Metadata-Version: 2.1
Name: mistrik
Version: 1.0.0
Summary: Measure text comprehensibility/readability using the Mistrik formula
Home-page: https://github.com/MatusValko/Mistrik
Author: Matúš Valko
Author-email: mvmatusvalko@gmail.com
License: MIT
Classifier: Development Status :: 5 - Production/Stable
Classifier: Intended Audience :: Science/Research
Classifier: License :: OSI Approved :: MIT License
Classifier: Natural Language :: Slovak
Classifier: Natural Language :: English
Classifier: Operating System :: OS Independent
Classifier: Topic :: Scientific/Engineering
Classifier: Topic :: Text Processing :: Linguistic
Classifier: Topic :: Software Development :: Libraries :: Python Modules
Classifier: Programming Language :: Python :: 2
Classifier: Programming Language :: Python :: 2.7
Classifier: Programming Language :: Python :: 3
Classifier: Programming Language :: Python :: 3.4
Classifier: Programming Language :: Python :: 3.5
Classifier: Programming Language :: Python :: 3.6
Classifier: Programming Language :: Python :: 3.7
Classifier: Programming Language :: Python :: 3.8
Classifier: Programming Language :: Python :: 3.12
Description-Content-Type: text/markdown
License-File: LICENSE

# 📚 Mistrík's measure of readability 📚
 ![Python](https://img.shields.io/badge/python-3.x-blue.svg)  [![wheel](https://img.shields.io/badge/wheel-yes-ff00c9.svg)](https://test.pypi.org/project/mistrik/)  [![PyPI Latest Release](https://img.shields.io/pypi/v/pandas.svg)](https://test.pypi.org/project/mistrik/) [![PyPI Downloads](https://img.shields.io/pypi/dm/pandas.svg?label=PyPI%20downloads)](https://test.pypi.org/project/mistrik/) 
 [![MIT license](https://img.shields.io/badge/License-MIT-green.svg)](https://lbesson.mit-license.org/) 

## What is it?
**Mistrík** is a pure Python library/module that scores the readability of Slovak text using Mistrík's measure of readability and comprehension. The Mistrík’s readability formula is calculated using the _Phrase Repetition Index_. This implies that a text becomes easier to read the more words it repeats. The metric can be used to measure the readability index (R) of Slovak texts, textbooks, research papers, and many more. 
The original research by Jozef Mistrík can be found [here](https://www.juls.savba.sk/ediela/sr/1968/3/sr1968-3-lq.pdf#page=46) (pp.171-178). 📑

### Why we made this? 🤔
Readability measures are somewhat common in Slovakia, but not as widespread as they are abroad. Our goal was to support the use of readability measures, especially Mistrík’s, by creating an open-source Python library, _since there is still no public library or tool that focuses on Slovak texts that we can freely use._ 🙃 
At the same time, we wanted to make this metric _more accessible_ because improving reading comprehension skills not only improves comprehension but also supports lifelong learning by enabling individuals to effectively absorb information in a variety of areas. 📈

### Description of measure 🖊️ 
`S` = average length of words in number of syllables,\
`V` = average length of sentences in number of words,\
`N` = number of words,\
`L` = number of unique words,\
`I` = word repetition index (I = N/L),\
`R` = readability score 50 - ((S * V) / I)
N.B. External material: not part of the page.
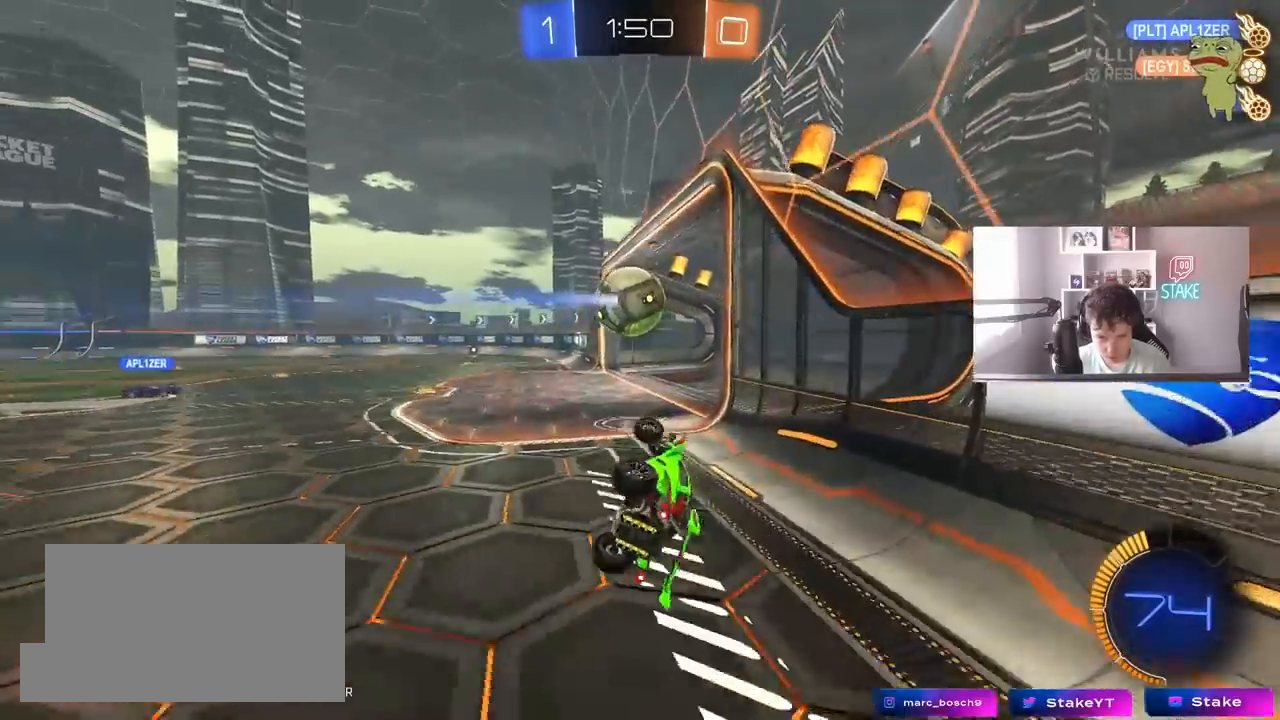
{"keys": ["a", "w"], "mouse": [], "mouse_move": "still", "events": [[200, "w", "down"], [333, "shift", "up"]]}
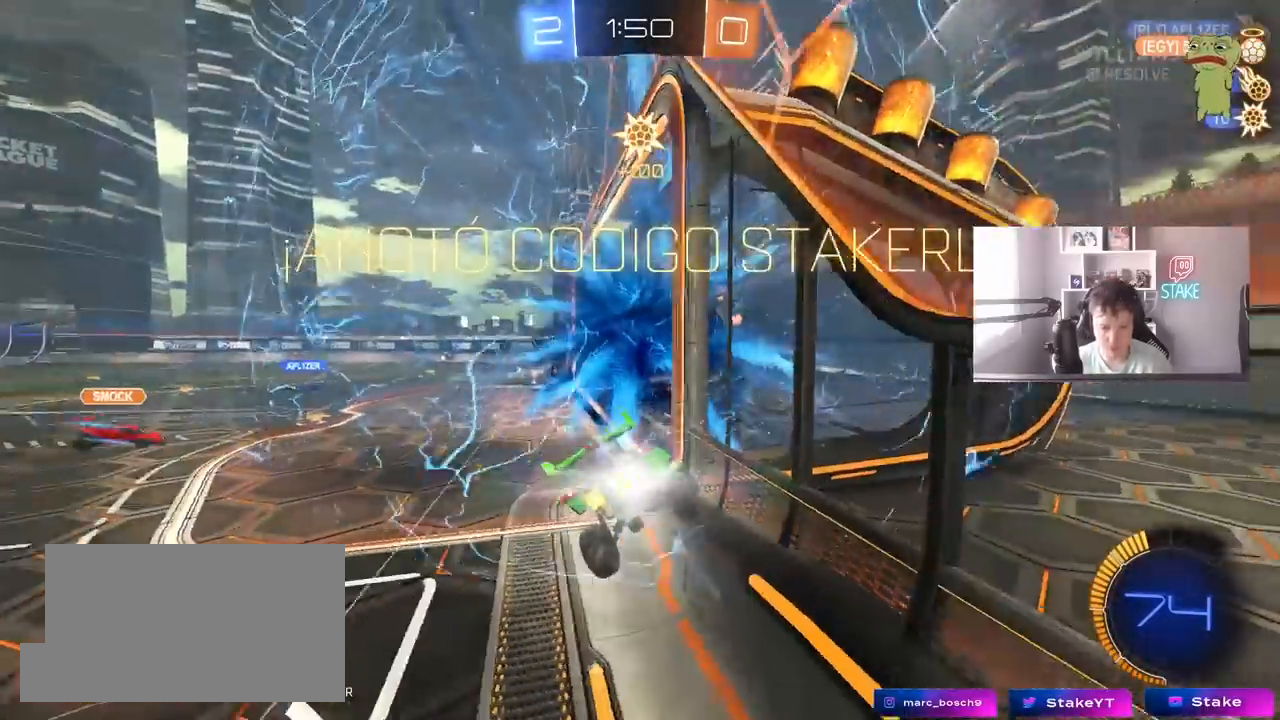
{"keys": ["d", "s"], "mouse": [], "mouse_move": "still", "events": [[33, "w", "up"], [83, "space", "down"], [167, "s", "down"], [267, "space", "up"], [350, "a", "up"], [450, "d", "down"]]}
| Score |    Difficulty    |
|:---:|:---:|
|50 - 40| Very Easy         |
| 40-30 | Standard          |
| 30-20 | Fairly Difficult  |
| 20-10 | Difficult         |
| 10-0 |  Very Confusing    |

In practice, this means that a text that scores between 40 and 50 is typical for fairy tales. On the contrary, a text that achieves a score of up to 20 is suitable for experts in the field to which the text relates or for university students.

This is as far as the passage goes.